Строго говоря, как мы наши внутренние импульсы можем легитимировать в глазах широкой части общества? Если мы говорим о том, что у нас всегда была бесконечная несвобода, в каком-то смысле это верно. С другой стороны, огромное количество людей за эту свободу так или иначе боролись: за расширение границ общественной активности, независимость человека от государства и так далее. Свобода у нас скомпрометирована. Советская идеология втянула огромное количество достойных людей, перемешала их бог знает с кем, и таким образом история свободы в советском варианте, конечно, не работает.
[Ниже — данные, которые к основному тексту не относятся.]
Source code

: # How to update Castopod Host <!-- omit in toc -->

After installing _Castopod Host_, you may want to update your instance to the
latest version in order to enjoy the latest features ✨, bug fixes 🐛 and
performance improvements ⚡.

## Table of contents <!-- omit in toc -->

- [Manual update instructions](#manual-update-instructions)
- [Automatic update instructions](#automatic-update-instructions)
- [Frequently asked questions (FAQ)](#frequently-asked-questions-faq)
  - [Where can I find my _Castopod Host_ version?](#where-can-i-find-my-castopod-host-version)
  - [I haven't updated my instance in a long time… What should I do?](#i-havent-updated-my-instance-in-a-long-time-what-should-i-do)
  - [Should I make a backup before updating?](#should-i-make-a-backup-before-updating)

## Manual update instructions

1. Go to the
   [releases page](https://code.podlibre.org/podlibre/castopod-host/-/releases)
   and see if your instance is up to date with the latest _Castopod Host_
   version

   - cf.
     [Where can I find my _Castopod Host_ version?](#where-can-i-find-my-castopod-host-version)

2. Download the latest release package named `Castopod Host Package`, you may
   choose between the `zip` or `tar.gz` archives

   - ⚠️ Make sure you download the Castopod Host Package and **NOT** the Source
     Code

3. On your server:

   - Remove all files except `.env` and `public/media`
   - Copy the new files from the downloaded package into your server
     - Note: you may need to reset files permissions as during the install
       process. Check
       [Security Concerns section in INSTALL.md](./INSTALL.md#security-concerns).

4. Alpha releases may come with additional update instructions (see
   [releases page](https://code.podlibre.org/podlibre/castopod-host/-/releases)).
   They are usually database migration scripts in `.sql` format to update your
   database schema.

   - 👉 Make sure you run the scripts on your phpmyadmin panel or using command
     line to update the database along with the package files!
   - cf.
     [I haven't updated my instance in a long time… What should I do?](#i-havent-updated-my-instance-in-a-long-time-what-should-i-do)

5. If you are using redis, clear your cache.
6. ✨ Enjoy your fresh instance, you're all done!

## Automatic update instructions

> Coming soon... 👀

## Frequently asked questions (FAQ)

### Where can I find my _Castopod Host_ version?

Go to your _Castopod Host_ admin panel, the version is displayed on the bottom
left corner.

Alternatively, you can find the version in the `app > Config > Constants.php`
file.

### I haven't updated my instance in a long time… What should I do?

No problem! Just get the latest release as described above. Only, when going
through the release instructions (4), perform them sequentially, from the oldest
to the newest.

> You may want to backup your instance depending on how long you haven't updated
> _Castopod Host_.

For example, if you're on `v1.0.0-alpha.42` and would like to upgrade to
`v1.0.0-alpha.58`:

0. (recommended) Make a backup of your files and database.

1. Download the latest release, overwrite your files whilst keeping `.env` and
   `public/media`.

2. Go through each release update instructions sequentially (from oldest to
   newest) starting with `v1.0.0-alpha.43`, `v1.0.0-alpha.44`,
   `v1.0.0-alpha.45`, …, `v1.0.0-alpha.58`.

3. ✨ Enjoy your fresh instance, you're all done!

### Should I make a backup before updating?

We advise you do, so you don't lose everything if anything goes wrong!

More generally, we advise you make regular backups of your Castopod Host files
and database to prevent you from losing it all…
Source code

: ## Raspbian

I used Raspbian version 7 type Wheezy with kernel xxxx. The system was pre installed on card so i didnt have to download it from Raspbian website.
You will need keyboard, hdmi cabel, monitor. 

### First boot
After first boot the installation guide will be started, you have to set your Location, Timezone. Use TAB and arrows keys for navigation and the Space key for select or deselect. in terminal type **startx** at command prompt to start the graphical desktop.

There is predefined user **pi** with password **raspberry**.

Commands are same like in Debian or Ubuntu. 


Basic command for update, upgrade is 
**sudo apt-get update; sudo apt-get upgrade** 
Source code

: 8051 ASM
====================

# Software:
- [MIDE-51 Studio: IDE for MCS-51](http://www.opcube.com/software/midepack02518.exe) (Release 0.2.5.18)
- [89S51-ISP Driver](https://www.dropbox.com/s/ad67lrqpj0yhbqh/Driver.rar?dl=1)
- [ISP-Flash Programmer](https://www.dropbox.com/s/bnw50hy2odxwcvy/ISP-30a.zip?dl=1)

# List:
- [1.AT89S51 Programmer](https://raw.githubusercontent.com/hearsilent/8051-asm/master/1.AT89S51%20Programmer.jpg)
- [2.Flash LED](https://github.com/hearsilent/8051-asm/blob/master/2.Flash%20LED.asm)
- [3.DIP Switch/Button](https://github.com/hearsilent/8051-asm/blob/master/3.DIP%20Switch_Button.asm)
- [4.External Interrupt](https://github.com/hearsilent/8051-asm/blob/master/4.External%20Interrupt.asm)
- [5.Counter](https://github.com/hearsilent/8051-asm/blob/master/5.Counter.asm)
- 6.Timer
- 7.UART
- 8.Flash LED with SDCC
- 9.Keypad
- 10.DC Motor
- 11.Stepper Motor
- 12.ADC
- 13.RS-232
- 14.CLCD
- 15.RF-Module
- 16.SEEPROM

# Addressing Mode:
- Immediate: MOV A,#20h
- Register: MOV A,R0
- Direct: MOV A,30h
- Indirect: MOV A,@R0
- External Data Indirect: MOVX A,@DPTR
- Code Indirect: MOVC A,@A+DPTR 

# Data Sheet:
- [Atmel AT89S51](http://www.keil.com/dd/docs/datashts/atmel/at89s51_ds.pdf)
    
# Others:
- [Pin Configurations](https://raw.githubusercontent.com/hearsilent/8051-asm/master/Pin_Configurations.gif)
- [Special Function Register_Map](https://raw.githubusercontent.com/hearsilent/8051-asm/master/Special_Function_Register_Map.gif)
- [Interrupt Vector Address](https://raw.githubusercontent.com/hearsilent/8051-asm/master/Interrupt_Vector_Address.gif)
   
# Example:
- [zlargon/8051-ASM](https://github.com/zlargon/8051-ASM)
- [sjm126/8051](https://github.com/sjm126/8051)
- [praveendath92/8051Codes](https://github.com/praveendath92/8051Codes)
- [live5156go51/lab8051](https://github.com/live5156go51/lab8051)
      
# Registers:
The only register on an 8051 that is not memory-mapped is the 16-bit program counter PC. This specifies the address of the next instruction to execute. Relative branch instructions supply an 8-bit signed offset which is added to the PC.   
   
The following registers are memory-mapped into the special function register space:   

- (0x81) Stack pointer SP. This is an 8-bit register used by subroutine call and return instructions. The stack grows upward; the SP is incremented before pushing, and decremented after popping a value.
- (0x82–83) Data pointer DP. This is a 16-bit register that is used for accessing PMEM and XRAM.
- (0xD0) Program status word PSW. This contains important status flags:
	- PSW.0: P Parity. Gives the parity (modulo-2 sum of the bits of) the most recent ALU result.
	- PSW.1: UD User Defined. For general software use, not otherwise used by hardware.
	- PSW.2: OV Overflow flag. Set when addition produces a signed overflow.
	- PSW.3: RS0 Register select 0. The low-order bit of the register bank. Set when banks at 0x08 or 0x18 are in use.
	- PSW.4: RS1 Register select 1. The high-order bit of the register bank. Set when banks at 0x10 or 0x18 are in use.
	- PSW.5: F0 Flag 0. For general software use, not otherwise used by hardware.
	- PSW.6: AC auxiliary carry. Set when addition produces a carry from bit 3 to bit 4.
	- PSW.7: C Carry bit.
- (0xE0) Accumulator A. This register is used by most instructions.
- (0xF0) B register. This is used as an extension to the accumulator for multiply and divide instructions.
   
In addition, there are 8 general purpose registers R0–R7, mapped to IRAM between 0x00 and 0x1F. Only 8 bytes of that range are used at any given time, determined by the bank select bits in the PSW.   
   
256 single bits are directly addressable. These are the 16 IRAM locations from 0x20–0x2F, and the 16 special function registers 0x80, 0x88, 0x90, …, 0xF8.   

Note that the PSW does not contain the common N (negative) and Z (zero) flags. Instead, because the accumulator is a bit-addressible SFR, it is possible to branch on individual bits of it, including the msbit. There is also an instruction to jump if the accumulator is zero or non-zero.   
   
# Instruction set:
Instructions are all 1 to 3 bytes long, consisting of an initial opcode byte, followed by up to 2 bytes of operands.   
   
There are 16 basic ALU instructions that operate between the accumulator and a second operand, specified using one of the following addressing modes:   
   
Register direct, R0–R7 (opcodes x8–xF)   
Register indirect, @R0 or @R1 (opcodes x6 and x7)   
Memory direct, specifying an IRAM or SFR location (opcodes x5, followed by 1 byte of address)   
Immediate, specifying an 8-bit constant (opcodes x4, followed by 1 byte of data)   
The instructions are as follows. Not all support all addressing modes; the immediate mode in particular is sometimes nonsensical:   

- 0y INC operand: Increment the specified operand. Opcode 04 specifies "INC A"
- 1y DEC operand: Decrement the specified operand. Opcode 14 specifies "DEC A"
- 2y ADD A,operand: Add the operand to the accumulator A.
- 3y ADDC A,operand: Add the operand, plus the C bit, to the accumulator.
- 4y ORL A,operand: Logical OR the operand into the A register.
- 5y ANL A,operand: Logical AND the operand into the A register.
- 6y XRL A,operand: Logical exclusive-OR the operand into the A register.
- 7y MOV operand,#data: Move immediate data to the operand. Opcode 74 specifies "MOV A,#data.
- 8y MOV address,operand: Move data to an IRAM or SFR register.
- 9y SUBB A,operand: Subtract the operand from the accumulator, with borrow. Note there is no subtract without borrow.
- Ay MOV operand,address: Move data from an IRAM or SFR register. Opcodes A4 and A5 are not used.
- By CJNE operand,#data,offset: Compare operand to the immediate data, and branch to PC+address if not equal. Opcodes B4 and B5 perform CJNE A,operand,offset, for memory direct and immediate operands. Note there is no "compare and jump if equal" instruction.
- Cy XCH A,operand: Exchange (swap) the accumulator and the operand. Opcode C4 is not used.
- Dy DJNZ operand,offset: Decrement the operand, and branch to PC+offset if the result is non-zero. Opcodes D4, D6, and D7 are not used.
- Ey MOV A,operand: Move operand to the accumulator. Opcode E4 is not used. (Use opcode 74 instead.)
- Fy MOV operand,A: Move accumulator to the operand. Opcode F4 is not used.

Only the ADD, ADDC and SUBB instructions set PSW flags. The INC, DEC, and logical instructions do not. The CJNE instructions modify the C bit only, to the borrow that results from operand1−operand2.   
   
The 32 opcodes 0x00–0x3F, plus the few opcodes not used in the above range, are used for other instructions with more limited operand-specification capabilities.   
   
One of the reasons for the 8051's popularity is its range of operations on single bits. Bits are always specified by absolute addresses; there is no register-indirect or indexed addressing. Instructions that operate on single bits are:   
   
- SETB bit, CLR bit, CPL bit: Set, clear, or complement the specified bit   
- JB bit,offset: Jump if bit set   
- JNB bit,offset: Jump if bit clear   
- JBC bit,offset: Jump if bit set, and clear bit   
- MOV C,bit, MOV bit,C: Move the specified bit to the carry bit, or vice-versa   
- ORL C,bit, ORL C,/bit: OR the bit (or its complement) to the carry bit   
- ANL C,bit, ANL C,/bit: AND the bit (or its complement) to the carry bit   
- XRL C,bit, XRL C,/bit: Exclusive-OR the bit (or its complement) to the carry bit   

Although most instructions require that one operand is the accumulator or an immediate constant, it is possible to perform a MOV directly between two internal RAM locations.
В этом смысле увлечение консервативными философами в 90-е годы, в том числе евразийством, и оказалось столь мощным, потому что они были запрещены в советское время и казались новыми и интересными. Так вот вопрос о том, как происходили разные развития идей свободы не только в философском интеллектуальном плане, но и в каких-то других социальных движениях. Например, старообрядцы, их бегство в Сибирь и отстаивание религиозной свободы. Это совсем необязательно крестьянские бунты, хотя они тоже были, это идеи разных социальных групп о возможностях расширения персональной и социальной свободы. Эта история, несомненно, есть, только она у нас не написана. Пока она не написана, нам не к чему апеллировать кроме как к голым эмоциям. <...>
Понимаете, издатель — всегда оптимист, иначе нельзя выбирать эту профессию. Мне всегда кажется, что если я издам огромное количество хороших книг, люди это прочтут, и это как-то жизнь изменит. Эта энергия заблуждения заставляет меня быть реальным оптимистом. Я боюсь, что мы с вами не видим колоссальное количество возможностей для современных интеллектуалов для выстраивания новой исторической оптики, в некотором смысле новой национальной истории, которые помогут сформулировать новые социальные метафоры. Они могут казаться очень странными, очень российскими, а с другой стороны вполне вписываться в общий европейский проект.